Find all the lines in the entries below that hold the word "inputs" and copy them.

--- Data shown ---

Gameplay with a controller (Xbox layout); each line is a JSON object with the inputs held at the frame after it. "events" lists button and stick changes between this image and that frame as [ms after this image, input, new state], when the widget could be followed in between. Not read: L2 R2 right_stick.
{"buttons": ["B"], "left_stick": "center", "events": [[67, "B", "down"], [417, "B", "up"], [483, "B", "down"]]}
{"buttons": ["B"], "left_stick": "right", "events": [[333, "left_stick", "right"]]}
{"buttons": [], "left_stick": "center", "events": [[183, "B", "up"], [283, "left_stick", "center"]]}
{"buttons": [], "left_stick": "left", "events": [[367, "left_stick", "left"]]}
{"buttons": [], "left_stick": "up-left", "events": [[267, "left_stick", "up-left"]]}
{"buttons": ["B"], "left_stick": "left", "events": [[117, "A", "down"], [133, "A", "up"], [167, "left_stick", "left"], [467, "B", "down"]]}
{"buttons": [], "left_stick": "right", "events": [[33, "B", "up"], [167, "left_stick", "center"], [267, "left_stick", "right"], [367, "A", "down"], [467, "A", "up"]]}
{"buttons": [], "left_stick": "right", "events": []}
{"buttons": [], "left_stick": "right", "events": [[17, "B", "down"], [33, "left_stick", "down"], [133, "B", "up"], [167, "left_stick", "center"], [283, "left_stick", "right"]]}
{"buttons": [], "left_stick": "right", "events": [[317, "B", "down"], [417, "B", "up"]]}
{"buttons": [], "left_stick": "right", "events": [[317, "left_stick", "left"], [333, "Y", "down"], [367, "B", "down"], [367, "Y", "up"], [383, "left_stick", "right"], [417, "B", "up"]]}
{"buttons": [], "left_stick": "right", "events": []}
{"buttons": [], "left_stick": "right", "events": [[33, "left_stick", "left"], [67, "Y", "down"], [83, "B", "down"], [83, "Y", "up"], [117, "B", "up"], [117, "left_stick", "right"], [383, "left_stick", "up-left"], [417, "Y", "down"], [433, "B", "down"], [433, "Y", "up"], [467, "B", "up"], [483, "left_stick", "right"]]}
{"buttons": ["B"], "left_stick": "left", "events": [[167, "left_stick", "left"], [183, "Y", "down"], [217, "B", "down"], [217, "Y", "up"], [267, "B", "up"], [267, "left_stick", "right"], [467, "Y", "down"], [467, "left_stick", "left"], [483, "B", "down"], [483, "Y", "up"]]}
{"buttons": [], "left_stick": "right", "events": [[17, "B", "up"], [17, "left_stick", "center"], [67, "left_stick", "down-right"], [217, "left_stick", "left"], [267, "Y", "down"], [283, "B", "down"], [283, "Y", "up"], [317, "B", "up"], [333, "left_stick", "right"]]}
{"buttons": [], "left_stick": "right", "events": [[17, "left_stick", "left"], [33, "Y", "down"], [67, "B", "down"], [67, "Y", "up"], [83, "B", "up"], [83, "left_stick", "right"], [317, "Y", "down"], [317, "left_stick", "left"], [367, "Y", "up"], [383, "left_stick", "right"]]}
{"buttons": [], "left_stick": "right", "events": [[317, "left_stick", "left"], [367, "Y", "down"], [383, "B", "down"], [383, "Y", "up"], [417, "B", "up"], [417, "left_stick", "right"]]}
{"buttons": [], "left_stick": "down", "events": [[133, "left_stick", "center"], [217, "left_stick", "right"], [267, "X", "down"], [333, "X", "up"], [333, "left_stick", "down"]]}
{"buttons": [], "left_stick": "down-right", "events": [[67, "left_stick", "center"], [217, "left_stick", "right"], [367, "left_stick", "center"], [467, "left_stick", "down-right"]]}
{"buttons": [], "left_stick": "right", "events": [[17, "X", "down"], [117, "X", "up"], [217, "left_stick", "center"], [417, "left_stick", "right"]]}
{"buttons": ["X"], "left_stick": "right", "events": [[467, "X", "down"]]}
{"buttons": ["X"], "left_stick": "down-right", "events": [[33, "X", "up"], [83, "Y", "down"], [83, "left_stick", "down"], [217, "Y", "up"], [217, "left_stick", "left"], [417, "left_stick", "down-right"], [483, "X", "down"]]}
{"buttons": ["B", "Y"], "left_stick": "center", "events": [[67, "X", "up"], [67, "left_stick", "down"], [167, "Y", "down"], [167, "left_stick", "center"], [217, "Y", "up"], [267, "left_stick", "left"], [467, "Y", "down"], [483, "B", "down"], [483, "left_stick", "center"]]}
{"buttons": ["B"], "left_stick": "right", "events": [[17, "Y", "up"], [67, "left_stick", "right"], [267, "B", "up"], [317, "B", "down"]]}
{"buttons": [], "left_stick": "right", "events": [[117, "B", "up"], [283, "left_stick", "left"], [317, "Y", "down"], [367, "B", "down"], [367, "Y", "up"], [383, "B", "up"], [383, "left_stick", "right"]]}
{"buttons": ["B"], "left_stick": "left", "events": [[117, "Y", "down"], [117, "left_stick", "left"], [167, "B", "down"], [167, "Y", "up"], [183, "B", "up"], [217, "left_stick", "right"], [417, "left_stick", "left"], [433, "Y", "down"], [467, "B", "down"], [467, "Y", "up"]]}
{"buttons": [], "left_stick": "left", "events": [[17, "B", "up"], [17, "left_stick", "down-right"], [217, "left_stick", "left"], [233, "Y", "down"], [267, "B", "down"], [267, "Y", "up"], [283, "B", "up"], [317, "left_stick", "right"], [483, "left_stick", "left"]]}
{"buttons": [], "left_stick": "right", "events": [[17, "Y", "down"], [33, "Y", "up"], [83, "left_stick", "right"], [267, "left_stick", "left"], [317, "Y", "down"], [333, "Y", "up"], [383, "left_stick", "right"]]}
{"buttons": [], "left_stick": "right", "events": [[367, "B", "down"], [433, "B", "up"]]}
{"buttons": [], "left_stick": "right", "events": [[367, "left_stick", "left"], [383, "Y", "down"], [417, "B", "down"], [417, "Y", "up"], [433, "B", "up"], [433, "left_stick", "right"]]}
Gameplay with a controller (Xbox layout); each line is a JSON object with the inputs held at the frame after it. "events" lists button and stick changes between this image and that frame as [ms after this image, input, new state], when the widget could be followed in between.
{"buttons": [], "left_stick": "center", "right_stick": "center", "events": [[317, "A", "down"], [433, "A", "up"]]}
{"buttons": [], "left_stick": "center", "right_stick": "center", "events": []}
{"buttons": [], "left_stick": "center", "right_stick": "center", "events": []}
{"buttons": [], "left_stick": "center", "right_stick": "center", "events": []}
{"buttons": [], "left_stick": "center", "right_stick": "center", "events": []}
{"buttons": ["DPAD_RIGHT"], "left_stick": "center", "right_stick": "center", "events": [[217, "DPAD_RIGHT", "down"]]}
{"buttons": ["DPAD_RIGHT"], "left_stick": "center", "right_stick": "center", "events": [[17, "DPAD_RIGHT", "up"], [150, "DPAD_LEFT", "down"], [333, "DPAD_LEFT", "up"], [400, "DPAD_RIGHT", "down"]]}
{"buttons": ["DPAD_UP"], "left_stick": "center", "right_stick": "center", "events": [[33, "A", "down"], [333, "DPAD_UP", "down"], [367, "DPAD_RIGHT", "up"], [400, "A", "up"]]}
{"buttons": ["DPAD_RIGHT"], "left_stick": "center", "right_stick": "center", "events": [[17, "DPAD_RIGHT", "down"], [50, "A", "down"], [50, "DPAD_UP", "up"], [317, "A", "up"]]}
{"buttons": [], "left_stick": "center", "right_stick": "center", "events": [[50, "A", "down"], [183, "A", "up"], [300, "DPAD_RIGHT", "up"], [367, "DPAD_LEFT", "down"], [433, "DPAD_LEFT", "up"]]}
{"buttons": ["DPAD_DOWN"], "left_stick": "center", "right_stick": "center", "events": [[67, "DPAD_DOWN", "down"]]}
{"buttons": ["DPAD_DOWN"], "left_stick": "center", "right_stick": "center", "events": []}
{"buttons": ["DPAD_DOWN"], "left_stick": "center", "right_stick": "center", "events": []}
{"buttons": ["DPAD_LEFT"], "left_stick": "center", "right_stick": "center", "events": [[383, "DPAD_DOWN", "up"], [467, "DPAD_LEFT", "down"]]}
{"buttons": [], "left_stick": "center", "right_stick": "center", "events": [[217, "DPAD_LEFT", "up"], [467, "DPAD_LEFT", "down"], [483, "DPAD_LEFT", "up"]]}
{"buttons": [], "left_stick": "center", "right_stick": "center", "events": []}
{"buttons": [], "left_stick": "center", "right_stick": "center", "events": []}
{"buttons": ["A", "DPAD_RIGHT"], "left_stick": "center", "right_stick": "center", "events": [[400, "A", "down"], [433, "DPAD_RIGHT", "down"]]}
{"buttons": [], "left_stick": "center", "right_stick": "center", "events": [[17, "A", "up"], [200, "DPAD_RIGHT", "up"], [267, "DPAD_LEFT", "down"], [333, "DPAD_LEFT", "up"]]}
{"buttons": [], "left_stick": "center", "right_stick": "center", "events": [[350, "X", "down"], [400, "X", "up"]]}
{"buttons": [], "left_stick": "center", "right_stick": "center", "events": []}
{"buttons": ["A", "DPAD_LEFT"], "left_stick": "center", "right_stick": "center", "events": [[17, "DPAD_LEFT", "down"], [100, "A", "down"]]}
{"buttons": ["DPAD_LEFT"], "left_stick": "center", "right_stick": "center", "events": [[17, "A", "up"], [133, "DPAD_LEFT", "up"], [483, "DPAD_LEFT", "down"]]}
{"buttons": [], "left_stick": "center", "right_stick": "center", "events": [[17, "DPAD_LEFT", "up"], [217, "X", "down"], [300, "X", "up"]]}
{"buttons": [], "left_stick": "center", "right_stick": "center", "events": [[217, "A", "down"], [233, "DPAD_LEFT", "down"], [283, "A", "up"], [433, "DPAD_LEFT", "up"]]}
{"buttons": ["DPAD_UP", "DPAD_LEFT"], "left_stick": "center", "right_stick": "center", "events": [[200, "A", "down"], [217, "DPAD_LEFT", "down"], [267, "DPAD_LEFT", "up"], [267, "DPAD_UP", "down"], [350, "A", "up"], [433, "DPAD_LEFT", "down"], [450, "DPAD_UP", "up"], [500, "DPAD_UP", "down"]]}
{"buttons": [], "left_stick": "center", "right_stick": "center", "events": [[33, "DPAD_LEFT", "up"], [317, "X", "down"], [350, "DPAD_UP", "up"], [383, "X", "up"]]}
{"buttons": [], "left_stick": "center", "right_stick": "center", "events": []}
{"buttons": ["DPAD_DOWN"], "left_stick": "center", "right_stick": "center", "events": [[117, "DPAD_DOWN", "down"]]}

---

## Output for this exercise
Gameplay with a controller (Xbox layout); each line is a JSON object with the inputs held at the frame after it. "events" lists button and stick changes between this image and that frame as [ms after this image, input, new state], when the widget could be followed in between. Not read: L2 R2 right_stick.
Gameplay with a controller (Xbox layout); each line is a JSON object with the inputs held at the frame after it. "events" lists button and stick changes between this image and that frame as [ms after this image, input, new state], when the widget could be followed in between.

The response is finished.